Photo by Jeremy Pittari

Archived Story

Teacher raises approved

Published 7:00am Thursday, May 1, 2014

All teachers in the Picayune Separate Municipal School District will receive a raise while English teachers at Picayune Memorial High School have found a way to get students more interested in reading.

During Tuesday’s school board meeting it was announced that teachers will receive raises from the state and local levels in the coming school year. Assistant Superintendent Brent Harrell said the state gave each teacher an additional $1,500 per year. On the local level the district will supplement each teacher’s pay by $100 annually. The local supplement will cost the school district about $27,000, Harrell said. The board approved a motion to provide the local supplements.

Three English II teachers at the high school informed the board of their success in increasing class participation and reading comprehension by using a modern novel geared towards young adults.

Three first-year teachers Jessica Waterman, Jennifer Rasberry and Nicole Waaga, met over the previous summer to form a method to entice students to read.  They came up with the idea to introduce a young adult novel into the curriculum; so far it seems to be paying off.

The novel is part of a series written by James Dashner, entitled “The Maze Runner”, said Waterman. It centers on a dystopian future where young adults are trapped in a maze and must find a way to escape. In the rest of the series it is learned the characters live in a world where solar flares have ravaged the Earth and a virus is affecting a portion of the population. The government is now seeking anyone who has immunity.

Waterman said the books have become so popular with the students that they would disappear at the end of the day, but reappear in the classroom the next day. Even students who are not taking English II have been began asking Waterman to borrow the books, she said.

Now, attendance is up in the class, students are passing comprehension tests by answering questions a summary would not provide the answers to and they are asking to borrow sequels in the series that Waterman has in her personal collection.

Waterman said the second book was assigned as homework, which a majority of the students completed with minimal resistance. She said parents even called to report their children were reading at home.

“We’ve been pleased with the results,” Waterman said.

Rasberry said she has noticed the teaching method has helped students who previously read at low levels improve.

While common core has a list of suggested books, teachers are also able to select their own choices, Harrell said.

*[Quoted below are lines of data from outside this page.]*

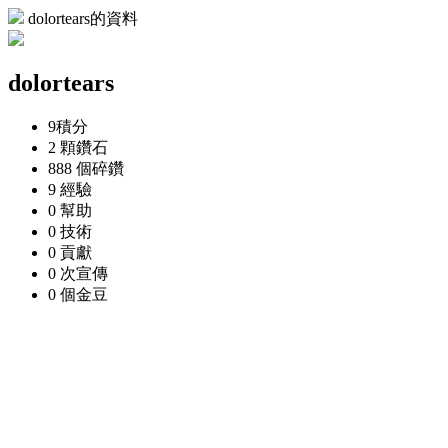
dolortears的資料
dolortears
9
積分
2 顆
鑽石
888 個
碎鑽
9
經驗
0
幫助
0
技術
0
貢獻
0 次
宣傳
0 個
金豆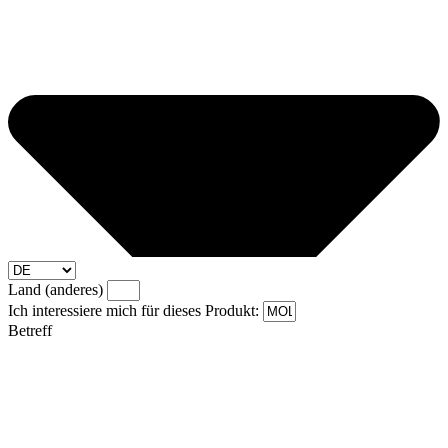
Land (anderes)
Ich interessiere mich für dieses Produkt:
Betreff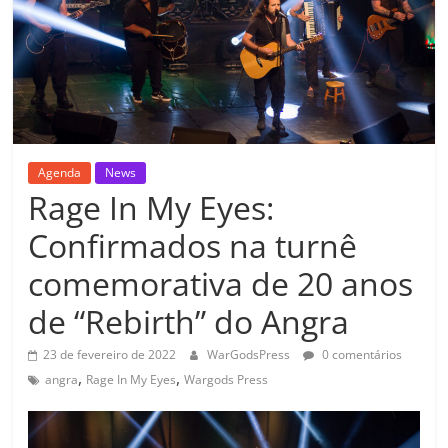
Agenda
News
Rage In My Eyes:
Confirmados na turnê
comemorativa de 20 anos
de “Rebirth” do Angra
23 de fevereiro de 2022
WarGodsPress
0 comentários
,
,
angra
Rage In My Eyes
Wargods Press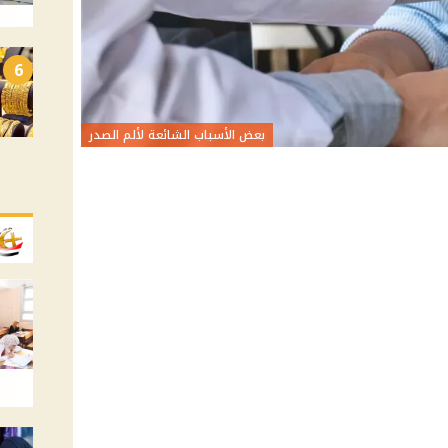
6
بعض الأسباب الشائعة لألم الصدر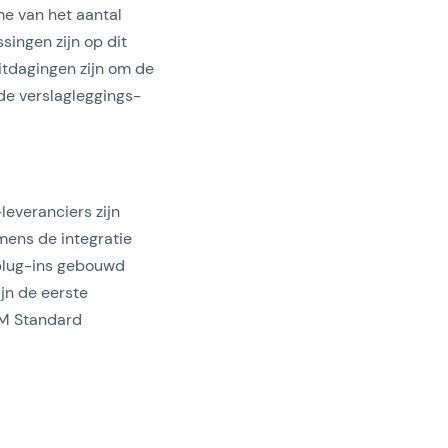
me van het aantal
singen zijn op dit
itdagingen zijn om de
de verslagleggings-
leveranciers zijn
mens de integratie
f plug-ins gebouwd
jn de eerste
OM Standard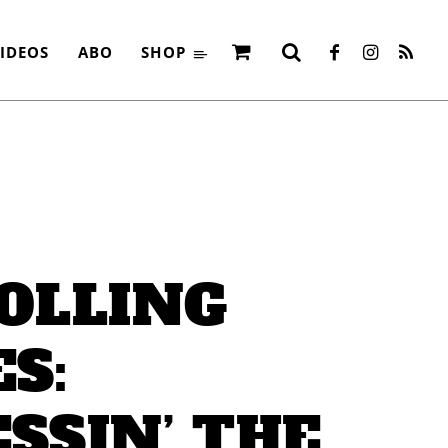
IDEOS
ABO
SHOP
OLLING
S:
SSIN’ THE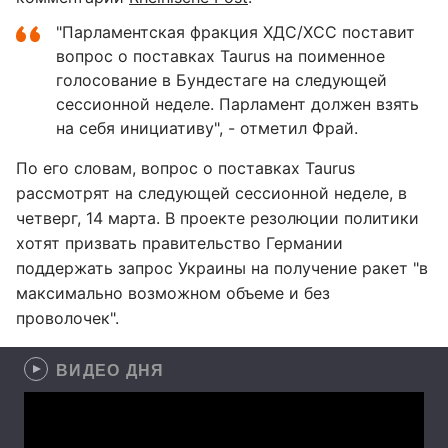
"Парламентская фракция ХДС/ХСС поставит
вопрос о поставках Taurus на поименное
голосование в Бундестаге на следующей
сессионной неделе. Парламент должен взять
на себя инициативу", - отметил Фрай.
По его словам, вопрос о поставках Taurus
рассмотрят на следующей сессионной неделе, в
четверг, 14 марта. В проекте резолюции политики
хотят призвать правительство Германии
поддержать запрос Украины на получение ракет "в
максимально возможном объеме и без
проволочек".
ВИДЕО ДНЯ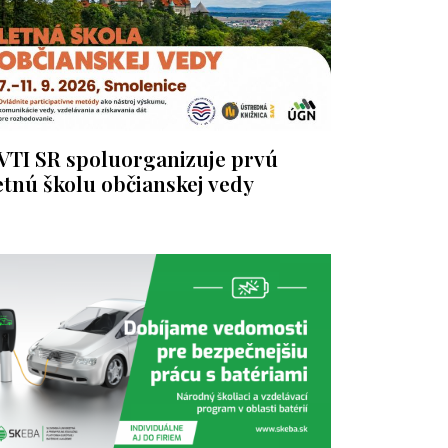
VTI SR spoluorganizuje prvú
etnú školu občianskej vedy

The books were purchased with grant funds from the Lower Pearl River Valley Foundation, Waterman said. In addition all three teachers read all of the novels in the series over the summer to ensure the content was appropriate for class, Waterman said.

The aim is to help the students perform better during state testing. So far the teachers have noticed a major improvement in each student’s reading comprehension. No action by the board on the topic was required.

Adults will pay a bit more for school lunches in the coming school year. Breakfast for adults will increase by .20 cents to $2.25 while lunches will increase by .25 cents to $3.50. Harrell said the school has to charge adults what it costs the district to produce each plate and those costs have risen. The board approved the price increase.

In other business the board;

— Approved a special education extended school year matter for the summer to ensure the students retain what they learned.

— Moved a bus turnaround at 51 Buster Stockstill Road to 64 B. Buster Stockstill Road.

The next school board meeting will be at 5:30 p.m. May 13.